Star Wars Journal
- Cover art of Captive to Evil
- Captive to Evil (1998); Hero for Hire (1998); The Fight for Justice (1998);
- Author: Jude Watson (Captive to Evil); Donna Tauscher (Hero for Hire); John Peel (The Fight for Justice);
- Country: United States
- Language: English
- Genre: Science fiction
- Publisher: Scholastic Press
- Published: July 1998
- Media type: Paperback
- No. of books: 3
- Followed by: Star Wars Episode I Journal

= Star Wars Journal =

Star Wars novel series

The Star Wars Journal is a young adult science fiction series published by Scholastic, written by different authors, and recounting the story of Star Wars Episode IV: A New Hope (1977) from the perspective of different characters.
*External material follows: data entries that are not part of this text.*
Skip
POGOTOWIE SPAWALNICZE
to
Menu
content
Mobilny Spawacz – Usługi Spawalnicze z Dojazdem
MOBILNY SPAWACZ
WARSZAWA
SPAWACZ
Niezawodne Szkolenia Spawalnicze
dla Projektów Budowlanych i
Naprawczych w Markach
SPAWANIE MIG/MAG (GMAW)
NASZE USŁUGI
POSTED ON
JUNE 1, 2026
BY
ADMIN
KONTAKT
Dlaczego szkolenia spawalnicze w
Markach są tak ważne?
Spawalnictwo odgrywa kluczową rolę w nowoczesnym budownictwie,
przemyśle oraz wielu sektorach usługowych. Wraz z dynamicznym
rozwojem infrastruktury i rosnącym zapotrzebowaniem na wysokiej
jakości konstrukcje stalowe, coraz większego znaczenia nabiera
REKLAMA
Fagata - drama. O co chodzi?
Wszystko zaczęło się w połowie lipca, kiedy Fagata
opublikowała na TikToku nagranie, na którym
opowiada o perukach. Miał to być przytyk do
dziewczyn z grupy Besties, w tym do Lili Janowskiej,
A second series, Star Wars Episode I Journal, recounting the story of Star Wars: Episode I – The Phantom Menace (1999) was released in 1999 and 2000.

==Captive to Evil==
Star Wars Journal: Captive to Evil is a 1998 young adult novel by science fiction author Jude Watson. The novel recounts the events of the film Star Wars Episode IV: A New Hope from the point of view of one of its main characters, Princess Leia.

==Hero for Hire==
Star Wars Journal: Hero for Hire is a 1998 young adult novel by science fiction author Donna Tauscher. The novel recounts the events of the film Star Wars Episode IV: A New Hope from the point of view of one of its main characters, Han Solo.

==The Fight for Justice==
Star Wars Journal: The Fight for Justice is a 1998 young adult novel by science fiction author John Peel. The novel recounts the events of the film Star Wars Episode IV: A New Hope from the point of view of one of its main characters, Luke Skywalker.